Öyle ise hanımefendi de kendisini kontrol etmeli, beyine huzur mu veriyor, yoksa huzursuzluk mu telkin ediyor, evdeki tutumuyla kendisi karar vermelidir.

Hadislerden özetleyerek arz ettiğimiz bu tarif ve tasniflerin iki tarafa da verdiği mesajı tekrar edecek olursak şöyle diyebiliriz:

- Beyefendi, eve gelince güler yüzlü, tatlı dilli ol. Hanımın yüzü gerilmesin, çocukların da köşe bucak kaçışmasın.

- Hanımefendi, sen de sabırlı ve anlayışlı ol. Bey eve gelince hemen sıkıntıları sıralayıp olumsuzlukları ortaya yığma. Bey senin yanında huzur duysun, mutluluk hissetsin.

Bütün bunlardan sonra yine de her iki tarafa da denebilir ki:

- Aile içinde kaçınılması mümkün olmayan farklı görüş ve davranışları olağan olaylar olarak görüp sabrederek geçiştirmek gerekir. Kaçınılması mümkün olmayan farklı tutum ve tavırları büyütüp de içinden çıkılmayacak anlaşmazlıklar gibi görme abartısına da düşülmemelidir.

Düşünmeli ki, nice büyük sıkıntı ve üzüntüler var bu imtihan dünyasında. Öylesine büyük imtihanlarla karşılaşılıyor ki, çaresi olmayan dertler, yeri doldurulmayan kayıplar karartabiliyor aile hayatını. O zaman büyüttüğünüz bu gibi basit anlaşmazlıklar şeker bal gibi görünüyor insanlara. Ama iş işten geçmiş, büyük sıkıntı ve çaresizlikler kapıyı çalmıştır.

Öyle ise büyütmeyin fıtri farklılıklarınızı. Geçiştirin sabırla, tahammülle, anlayışla... Çok sıkılırsanız meşhur cümleyle: Bu da geçer yahu! diyerek rahatlayın. Küçük meselenizi üstesinden gelinemeyecek büyük bir mesele gibi balonlaştırmayın. Göreceksiniz ki büyüttüğünüz sıkıntı küçülmüş, zahmeti gidip rahmeti kalmış. Zamanla da unutulup gitmiş, yine sabreden sizler kazançlı çıkmışsınız...

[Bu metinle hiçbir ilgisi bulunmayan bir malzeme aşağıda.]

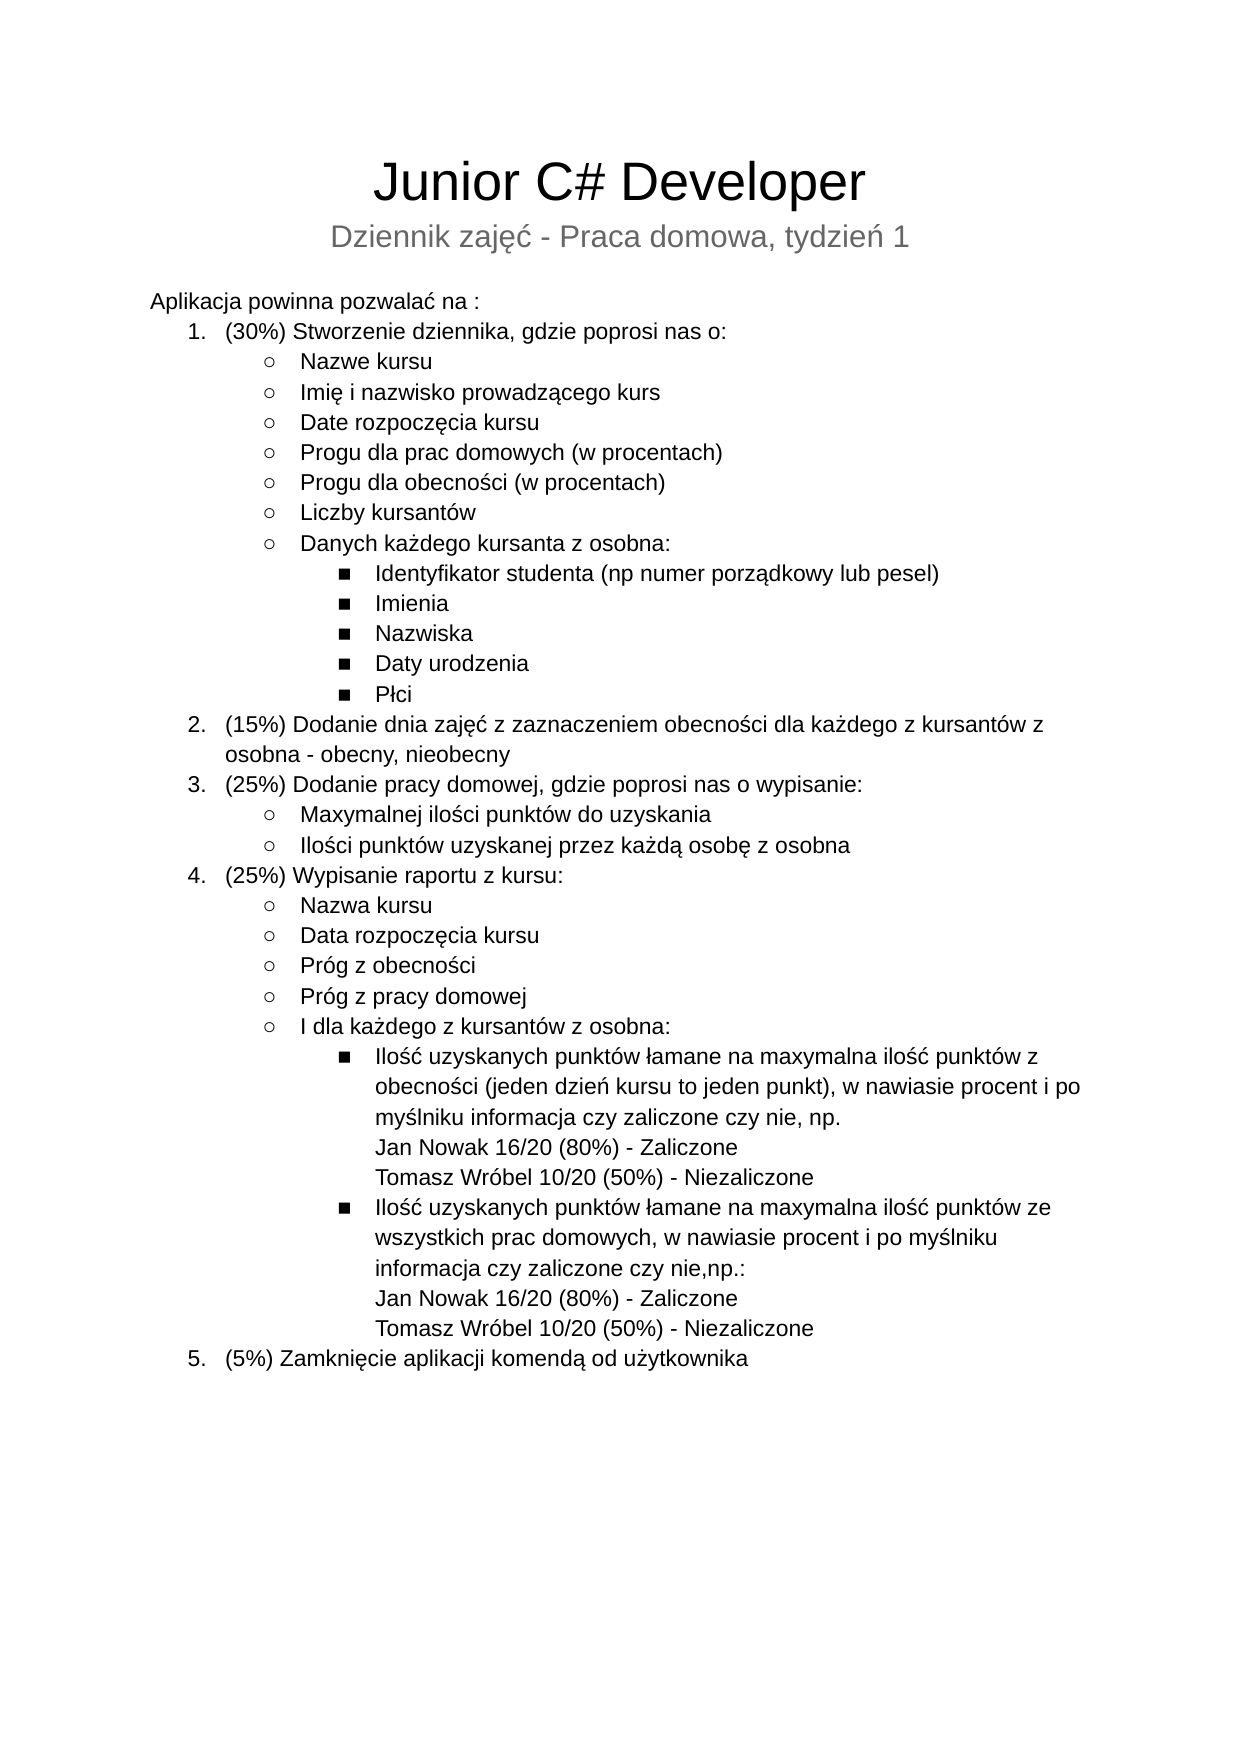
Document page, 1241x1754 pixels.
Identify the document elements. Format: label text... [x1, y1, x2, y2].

list Identyfikator studenta (np numer porządkowy lub pesel) [337, 560, 1090, 586]
list Imienia [337, 590, 1090, 616]
list Nazwa kursu [262, 892, 1090, 918]
list (5%) Zamknięcie aplikacji komendą od użytkownika [187, 1345, 1090, 1371]
list Płci [337, 681, 1090, 707]
text Aplikacja powinna pozwalać na : [150, 288, 1090, 314]
list Liczby kursantów [262, 499, 1090, 526]
list Data rozpoczęcia kursu [262, 922, 1090, 948]
list Imię i nazwisko prowadzącego kurs [262, 378, 1090, 405]
subtitle Dziennik zajęć - Praca domowa, tydzień 1 [150, 218, 1090, 254]
title Junior C# Developer [150, 150, 1090, 212]
list Progu dla obecności (w procentach) [262, 469, 1090, 495]
list (30%) Stworzenie dziennika, gdzie poprosi nas o: [187, 318, 1090, 344]
list Date rozpoczęcia kursu [262, 409, 1090, 435]
text Jan Nowak 16/20 (80%) - Zaliczone [300, 1134, 1090, 1160]
text Tomasz Wróbel 10/20 (50%) - Niezaliczone [300, 1315, 1090, 1341]
text Jan Nowak 16/20 (80%) - Zaliczone [300, 1285, 1090, 1311]
list Ilość uzyskanych punktów łamane na maxymalna ilość punktów ze wszystkich prac domowych, w nawiasie procent i po myślniku informacja czy zaliczone czy nie,np.: [337, 1194, 1090, 1281]
list Danych każdego kursanta z osobna: [262, 529, 1090, 556]
list (25%) Dodanie pracy domowej, gdzie poprosi nas o wypisanie: [187, 771, 1090, 797]
list Daty urodzenia [337, 650, 1090, 677]
list Progu dla prac domowych (w procentach) [262, 439, 1090, 465]
list Próg z pracy domowej [262, 983, 1090, 1009]
list (25%) Wypisanie raportu z kursu: [187, 862, 1090, 888]
list I dla każdego z kursantów z osobna: [262, 1013, 1090, 1039]
list Ilości punktów uzyskanej przez każdą osobę z osobna [262, 832, 1090, 858]
list Maxymalnej ilości punktów do uzyskania [262, 801, 1090, 828]
list Próg z obecności [262, 952, 1090, 979]
list (15%) Dodanie dnia zajęć z zaznaczeniem obecności dla każdego z kursantów z osobna - obecny, nieobecny [187, 711, 1090, 767]
list Nazwiska [337, 620, 1090, 646]
text Tomasz Wróbel 10/20 (50%) - Niezaliczone [300, 1164, 1090, 1190]
list Nazwe kursu [262, 348, 1090, 374]
list Ilość uzyskanych punktów łamane na maxymalna ilość punktów z obecności (jeden dzień kursu to jeden punkt), w nawiasie procent i po myślniku informacja czy zaliczone czy nie, np. [337, 1043, 1090, 1130]
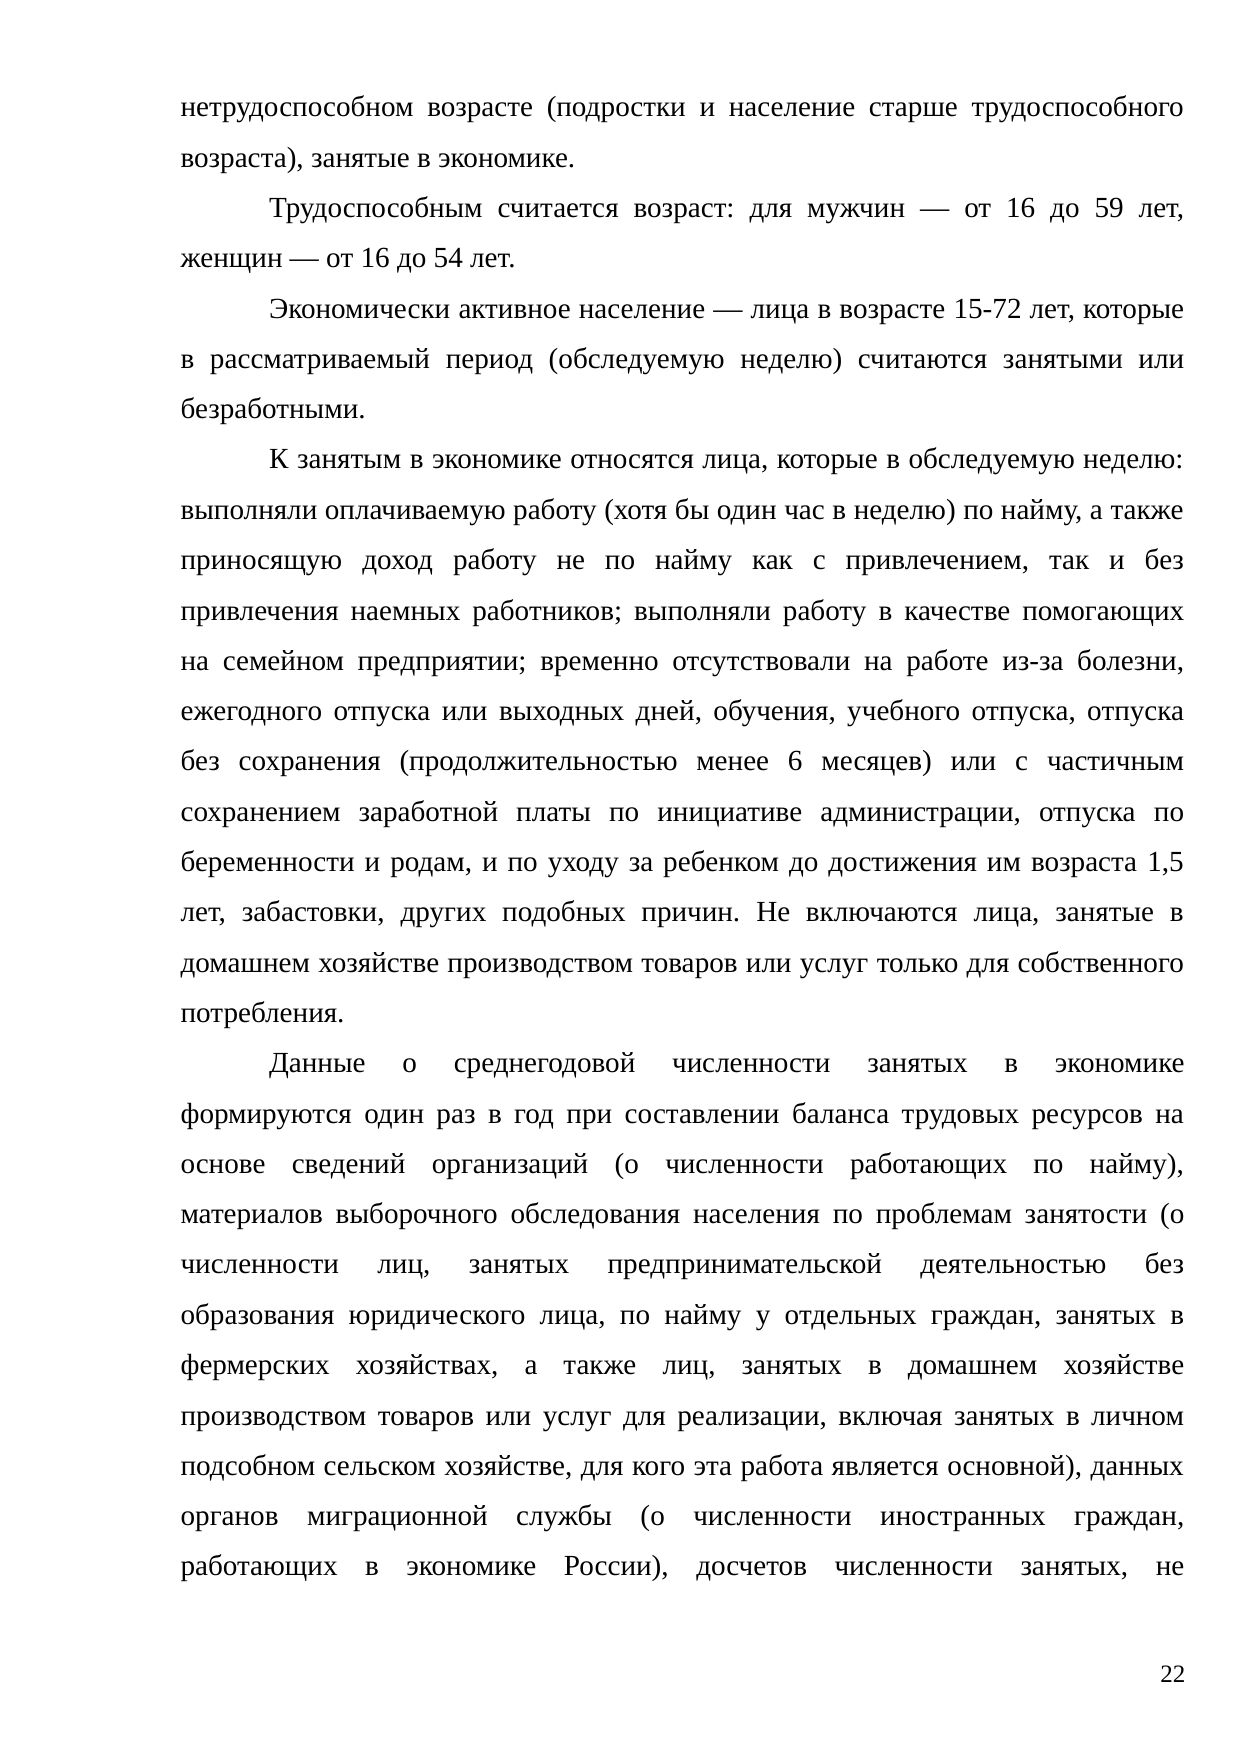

Bununla beraber yine hepimiz biliyoruz ki aile içinde ideal olan, birinin ötekini sabra zorlamamasıdır. Çünkü kim sabra zorlarsa zalim, kim de sabrederse mazlum olur. Allah ise zalimin karşısında, mazlumun da yanında olur ahirette. Sabreden bey olursa onu cennet gençlerinin ağabeyi makamına yükseltir, hanım olursa onu da cennet hanımlarının ablası makamına yüceltir.

Demek burada sabreden orada kazanacak, sabra zorlayan ise orada kaybedecek, yani kimsenin yaptığı yanına kalmayacaktır.